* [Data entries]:
▬▬▬
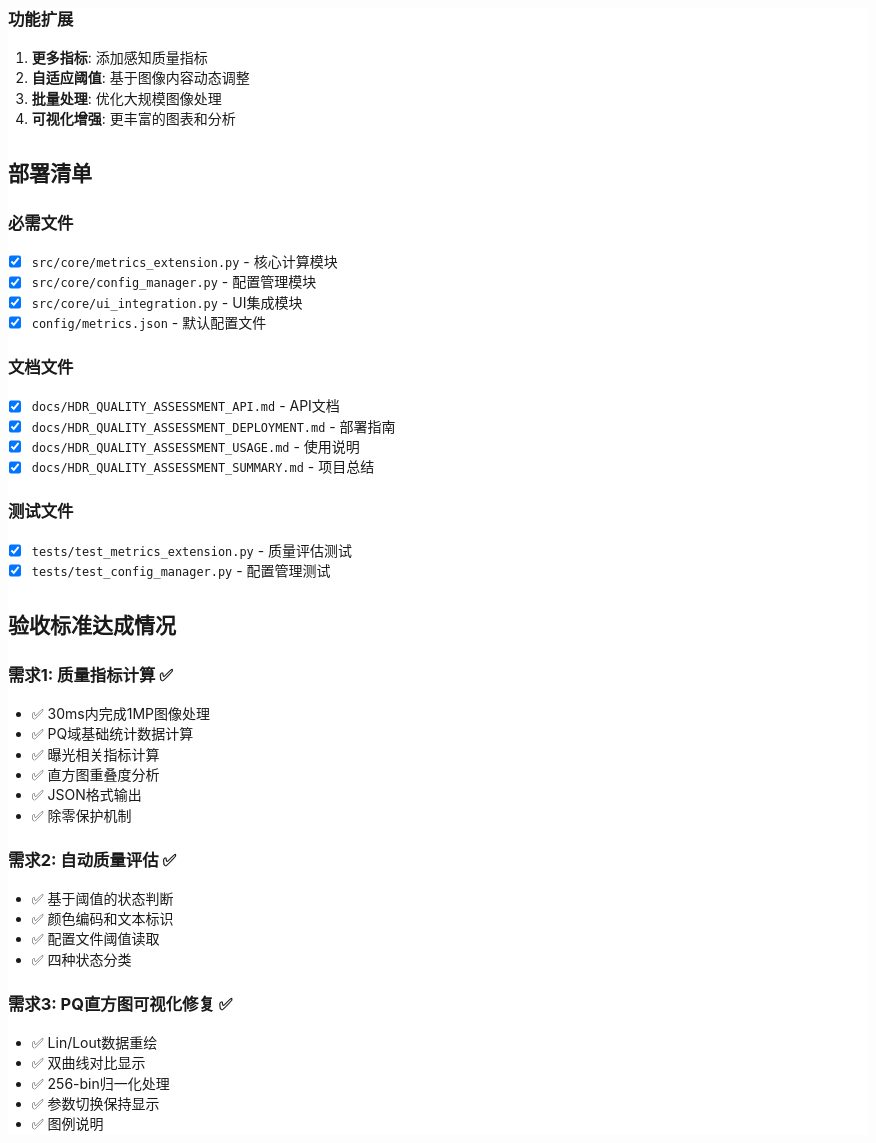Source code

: ### 功能扩展

1. **更多指标**: 添加感知质量指标
2. **自适应阈值**: 基于图像内容动态调整
3. **批量处理**: 优化大规模图像处理
4. **可视化增强**: 更丰富的图表和分析

## 部署清单

### 必需文件

- [x] `src/core/metrics_extension.py` - 核心计算模块
- [x] `src/core/config_manager.py` - 配置管理模块
- [x] `src/core/ui_integration.py` - UI集成模块
- [x] `config/metrics.json` - 默认配置文件

### 文档文件

- [x] `docs/HDR_QUALITY_ASSESSMENT_API.md` - API文档
- [x] `docs/HDR_QUALITY_ASSESSMENT_DEPLOYMENT.md` - 部署指南
- [x] `docs/HDR_QUALITY_ASSESSMENT_USAGE.md` - 使用说明
- [x] `docs/HDR_QUALITY_ASSESSMENT_SUMMARY.md` - 项目总结

### 测试文件

- [x] `tests/test_metrics_extension.py` - 质量评估测试
- [x] `tests/test_config_manager.py` - 配置管理测试

## 验收标准达成情况

### 需求1: 质量指标计算 ✅

- ✅ 30ms内完成1MP图像处理
- ✅ PQ域基础统计数据计算
- ✅ 曝光相关指标计算
- ✅ 直方图重叠度分析
- ✅ JSON格式输出
- ✅ 除零保护机制

### 需求2: 自动质量评估 ✅

- ✅ 基于阈值的状态判断
- ✅ 颜色编码和文本标识
- ✅ 配置文件阈值读取
- ✅ 四种状态分类

### 需求3: PQ直方图可视化修复 ✅

- ✅ Lin/Lout数据重绘
- ✅ 双曲线对比显示
- ✅ 256-bin归一化处理
- ✅ 参数切换保持显示
- ✅ 图例说明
▬▬▬
* [EXERCISE DIRECTIONS]: Once the pictures are removed, write out all of the entries above exactly.

* [RESULT FOR THIS EXERCISE]:
Source code

: ### 功能扩展

1. **更多指标**: 添加感知质量指标
2. **自适应阈值**: 基于图像内容动态调整
3. **批量处理**: 优化大规模图像处理
4. **可视化增强**: 更丰富的图表和分析

## 部署清单

### 必需文件

- [x] `src/core/metrics_extension.py` - 核心计算模块
- [x] `src/core/config_manager.py` - 配置管理模块
- [x] `src/core/ui_integration.py` - UI集成模块
- [x] `config/metrics.json` - 默认配置文件

### 文档文件

- [x] `docs/HDR_QUALITY_ASSESSMENT_API.md` - API文档
- [x] `docs/HDR_QUALITY_ASSESSMENT_DEPLOYMENT.md` - 部署指南
- [x] `docs/HDR_QUALITY_ASSESSMENT_USAGE.md` - 使用说明
- [x] `docs/HDR_QUALITY_ASSESSMENT_SUMMARY.md` - 项目总结

### 测试文件

- [x] `tests/test_metrics_extension.py` - 质量评估测试
- [x] `tests/test_config_manager.py` - 配置管理测试

## 验收标准达成情况

### 需求1: 质量指标计算 ✅

- ✅ 30ms内完成1MP图像处理
- ✅ PQ域基础统计数据计算
- ✅ 曝光相关指标计算
- ✅ 直方图重叠度分析
- ✅ JSON格式输出
- ✅ 除零保护机制

### 需求2: 自动质量评估 ✅

- ✅ 基于阈值的状态判断
- ✅ 颜色编码和文本标识
- ✅ 配置文件阈值读取
- ✅ 四种状态分类

### 需求3: PQ直方图可视化修复 ✅

- ✅ Lin/Lout数据重绘
- ✅ 双曲线对比显示
- ✅ 256-bin归一化处理
- ✅ 参数切换保持显示
- ✅ 图例说明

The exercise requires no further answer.